▶ **Information shown**:
== Segment start ==

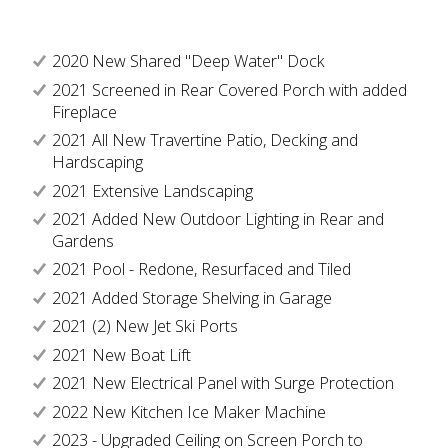
2020 New Shared "Deep Water" Dock
2021 Screened in Rear Covered Porch with added
Fireplace
2021 All New Travertine Patio, Decking and
Hardscaping
2021 Extensive Landscaping
2021 Added New Outdoor Lighting in Rear and
Gardens
2021 Pool - Redone, Resurfaced and Tiled
2021 Added Storage Shelving in Garage
2021 (2) New Jet Ski Ports
2021 New Boat Lift
2021 New Electrical Panel with Surge Protection
2022 New Kitchen Ice Maker Machine
2023 - Upgraded Ceiling on Screen Porch to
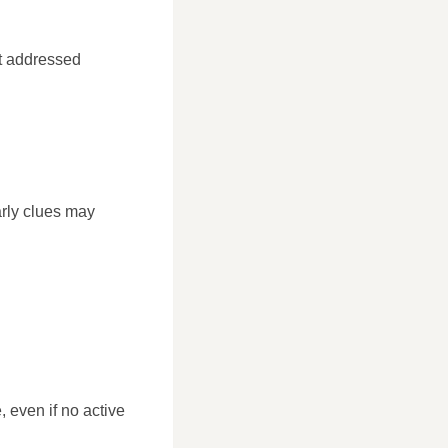
ot addressed
early clues may
, even if no active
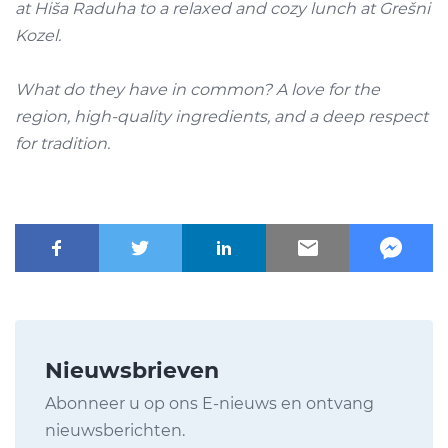
at
Hiša Raduha
to a relaxed and cozy lunch at
Grešni
Kozel.
What do they have in common? A love for the
region, high-quality ingredients, and a deep respect
for tradition.
Nieuwsbrieven
Abonneer u op ons E-nieuws en ontvang
nieuwsberichten.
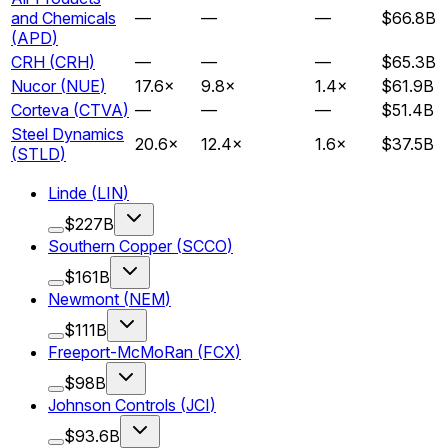
and Chemicals
—
—
—
$66.8B
(
APD
)
CRH
(
CRH
)
—
—
—
$65.3B
Nucor
(
NUE
)
17.6
×
9.8
×
1.4
×
$61.9B
Corteva
(
CTVA
)
—
—
—
$51.4B
Steel Dynamics
20.6
×
12.4
×
1.6
×
$37.5B
(
STLD
)
Linde
(
LIN
)
$227B
Southern Copper
(
SCCO
)
$161B
Newmont
(
NEM
)
$111B
Freeport-McMoRan
(
FCX
)
$98B
Johnson Controls
(
JCI
)
$93.6B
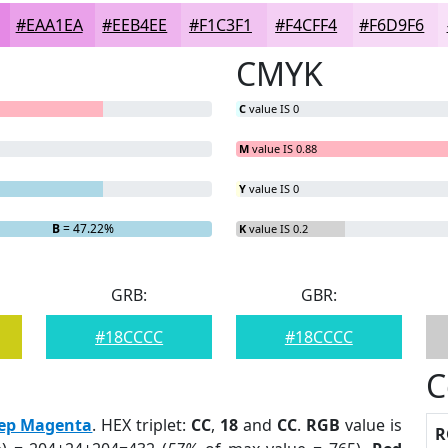
#EAA1EA
#EEB4EE
#F1C3F1
#F4CFF4
#F6D9F6
CMYK
C
value IS 0
M
value IS 0.88
Y
value IS 0
B
= 47.22%
K
value IS 0.2
GRB:
GBR:
#18CCCC
#18CCCC
C
ep Magenta
. HEX triplet:
CC
,
18
and
CC
.
RGB
value is
R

== Segment end ==

▶ **Required action**: Update the text of the entries above by replacing "Porch" with "Veranda" wherever it occurs, changing nothing else. Leave the pictures out.

▶ **Task solution**:
2020 New Shared "Deep Water" Dock
2021 Screened in Rear Covered Veranda with added
Fireplace
2021 All New Travertine Patio, Decking and
Hardscaping
2021 Extensive Landscaping
2021 Added New Outdoor Lighting in Rear and
Gardens
2021 Pool - Redone, Resurfaced and Tiled
2021 Added Storage Shelving in Garage
2021 (2) New Jet Ski Ports
2021 New Boat Lift
2021 New Electrical Panel with Surge Protection
2022 New Kitchen Ice Maker Machine
2023 - Upgraded Ceiling on Screen Veranda to
ot addressed
early clues may
, even if no active
at
Hiša Raduha
to a relaxed and cozy lunch at
Grešni
Kozel.
What do they have in common? A love for the
region, high-quality ingredients, and a deep respect
for tradition.
Nieuwsbrieven
Abonneer u op ons E-nieuws en ontvang
nieuwsberichten.
and Chemicals
—
—
—
$66.8B
(
APD
)
CRH
(
CRH
)
—
—
—
$65.3B
Nucor
(
NUE
)
17.6
×
9.8
×
1.4
×
$61.9B
Corteva
(
CTVA
)
—
—
—
$51.4B
Steel Dynamics
20.6
×
12.4
×
1.6
×
$37.5B
(
STLD
)
Linde
(
LIN
)
$227B
Southern Copper
(
SCCO
)
$161B
Newmont
(
NEM
)
$111B
Freeport-McMoRan
(
FCX
)
$98B
Johnson Controls
(
JCI
)
$93.6B
#EAA1EA
#EEB4EE
#F1C3F1
#F4CFF4
#F6D9F6
CMYK
C
value IS 0
M
value IS 0.88
Y
value IS 0
B
= 47.22%
K
value IS 0.2
GRB:
GBR:
#18CCCC
#18CCCC
C
ep Magenta
. HEX triplet:
CC
,
18
and
CC
.
RGB
value is
R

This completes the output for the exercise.